Don't get me wrong, im not complaining. Just that in this rat race of getting to the top as fast as possible..u feel like you've lost out on the real, simple joys of life. I don't remember the last time i stopped to do anything. Its all just getting from here to there. Monday morning blues, Tuesday workouts, Wednesday production day at work, Thursday editorial meetings, Friday assignments, Saturday getting through the day to get to ur fave drinking hole, Sunday oh damn this is my only day off so got a million chores to do. And then it all starts all over again
I might go insane like this coz i can't do this every fucking day for the rest of my life..tune it all out with my ipod plugged in but that won't last too long. Boss calls, complains that my masterpiece in words will make for a crappy article, ok here we go..rewrite it all!
I know what i need right now, a good fuck. Yea the kinds that get everything off your mind in an instant. Now where's a guy when you need one? Damn when will this day end..

8 comments:

InExile said...

ha ha ha
i had a similar deja-vu(?!?) some times back !! left it all ... even i started work way too young... i so know what u mean !!

Anahat said...

well if ur in exile and shes serendipity in motion...

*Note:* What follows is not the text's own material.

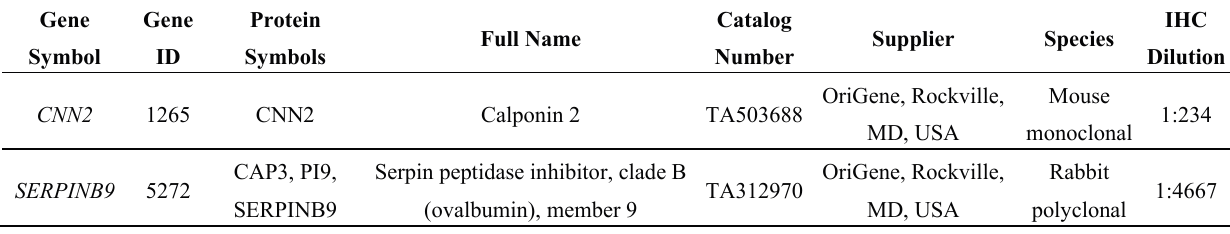
Table 5. Primary antibodies used in immunohistological analyses.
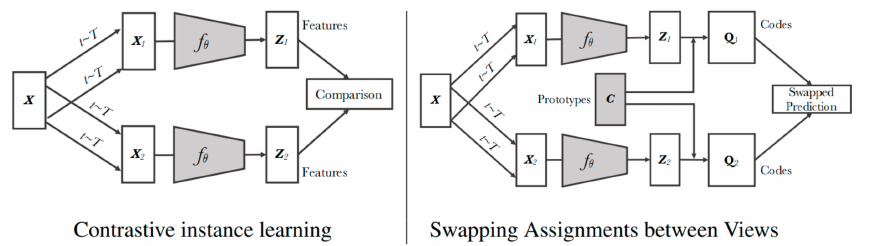
Figure 14. Conventional contrastive instance learning vs. contrastive clustering of feature representa- tions in SwAV [13].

i think u both need some dido...

u see u have to choose.. you need to sail... not just drift along in laziness and luck.. but really choose.. where is the life youre living.. in those seven quirky days all mapped out.. when are you living?... and if youre not.. whose to blame.. and whos to do anything about it..

- Aye Davanita said...

AHA!

...this is EXACTLY what I was talking about.

why bother with pretenses and games? - i suppose women need a screening process - since you've probably been hit on since you were 10.

Alas! the painful realization for a woman hits when she sees that at the back of EVERY man's mind is the same bloody thought (and a sweet thought it is indeed).

I will glow for the next few hours at your want... nay... NEED for good "meaningless" sex.

(you dont' have to convince me that "no no no... there is meaning here...") - i know.

Anonymous said...

'your job is not to be this or to be that...just be'

the gita...

i know i know...easier said than done...but...

tu khush re...

ani

Anonymous said...

btw...you're 'a movement in blue' on my blogroll...

aadaab back to you...

ani

SIM said...

hmm this is my life anahat and im damn happy in it..but everyone has bad days..i reckon u haven't been having any crappy days huh? well this post came out of one particular day from hell ;)

LostLittleGirl said...

Hey..thanks for your comment! I cannot blab enough about how it feels to see SOME alien words on the page..
Well...all of us who started college right after 12th grade are doomed. I knew it when I was doing it..and I know it now...
This too shall pass...hang in there..

LostLittleGirl said...

Rajasthan! ...You know the whole polarity of that region has always shocked me everytime I visit...economically the diverge, as everyone knows, is expansive...
It's sad that I can make everyone within 5 km of my radius be fully aware of the fact that I'm PMSing...and I know 13 year old girls standing outside the house..all day..waiting for the men to retire...because she cannot enter as she's 'impure' during menstruation.
And so many instances...the fasting, the bowing, the Hindu purdah, the widow alienation...treating her life a corpse...
But its polarity is disturbing when me coming from wherever...with all the opprotunities I have had...still cannot wear a spaghetti in our ancestral house...and still talk loudly...or make my grandfather have any inkling that I even KNOW any boys...
Maybe it will change...but most likely that it won't...perhaps that's why everytime I come back ..am on a crazy rampage like a bitch in heat against all 'men'
Hmmm.. not that the Delhi men are responsible for that, but hell...you gotta blame someone.

And crap...it just dawned on me that I should have written this out on MY page...hope you'll excuse my idiocy:)
And yes, I've always regretted not taking that one year gap and scooting off...
Damn those traveling Americans....Social Security really does wonders for the youth atleast!